DATA SECTION →
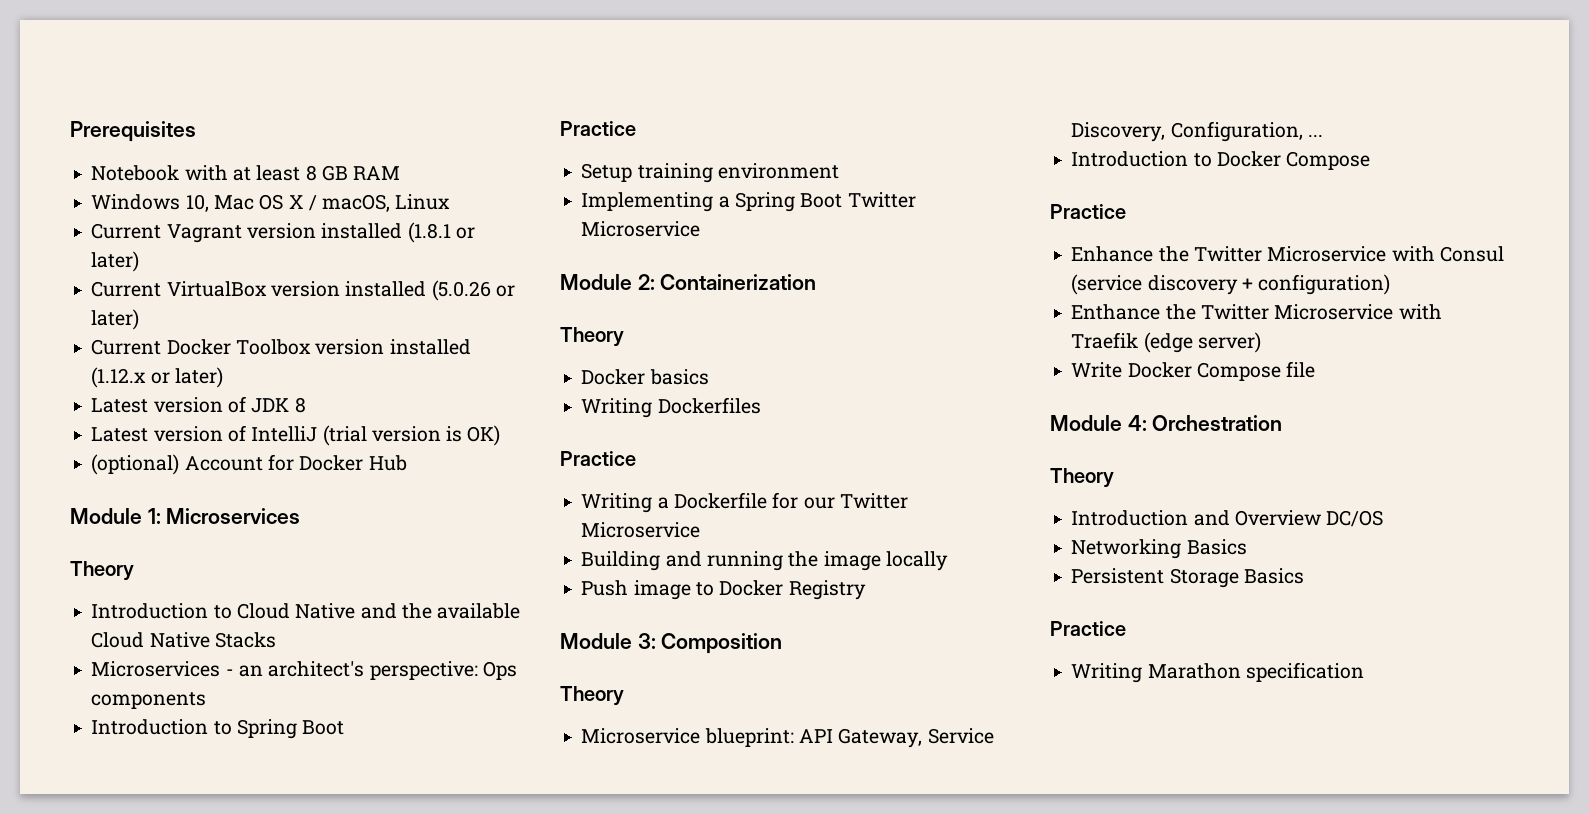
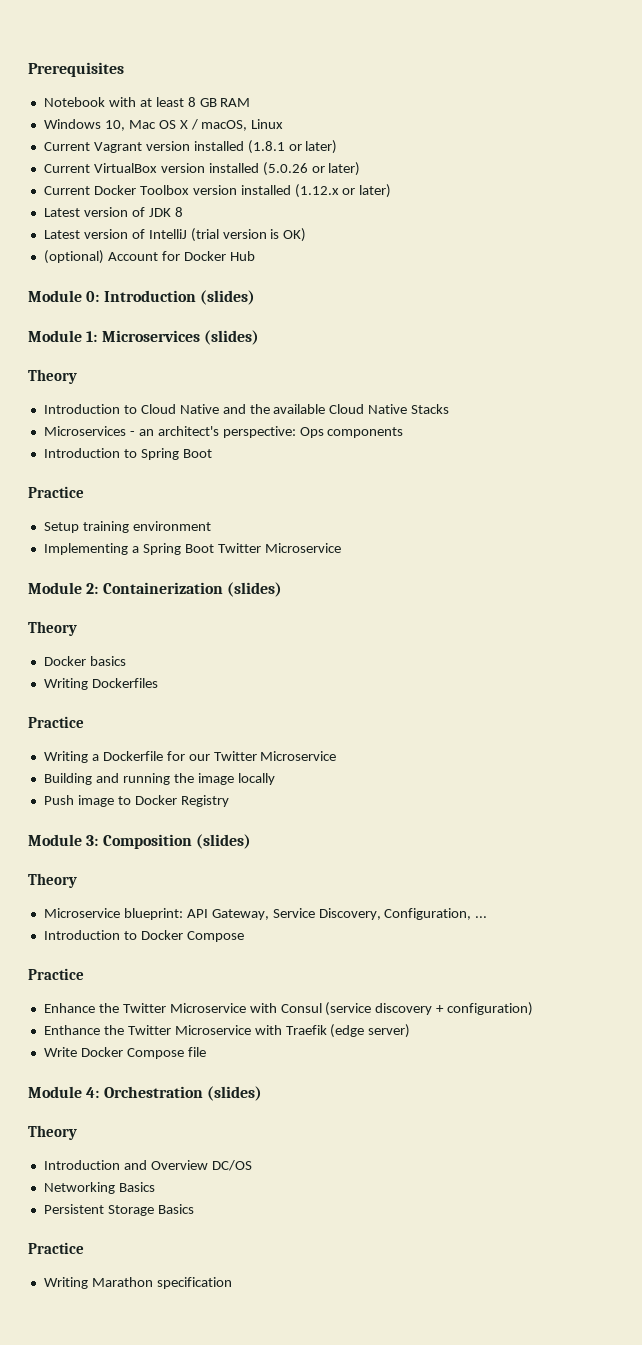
(407, 463) none -> [28,290,255,305] // Module 0: Introduction (slides)
(301, 516) none -> [203,330,259,345] (slides)
(817, 282) none -> [226,582,282,597] (slides)
(783, 643) none -> [195,834,251,849] (slides)
(1283, 423) none -> [206,1086,262,1101] (slides)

WHAT IS EXPECTED → Set down exactly the lines above, from the one containing "(817, 282) none -> [226,582,282,597] (slides)" to the final line of the material, with both ends kept and no other lines.

RESPONSE →
(817, 282) none -> [226,582,282,597] (slides)
(783, 643) none -> [195,834,251,849] (slides)
(1283, 423) none -> [206,1086,262,1101] (slides)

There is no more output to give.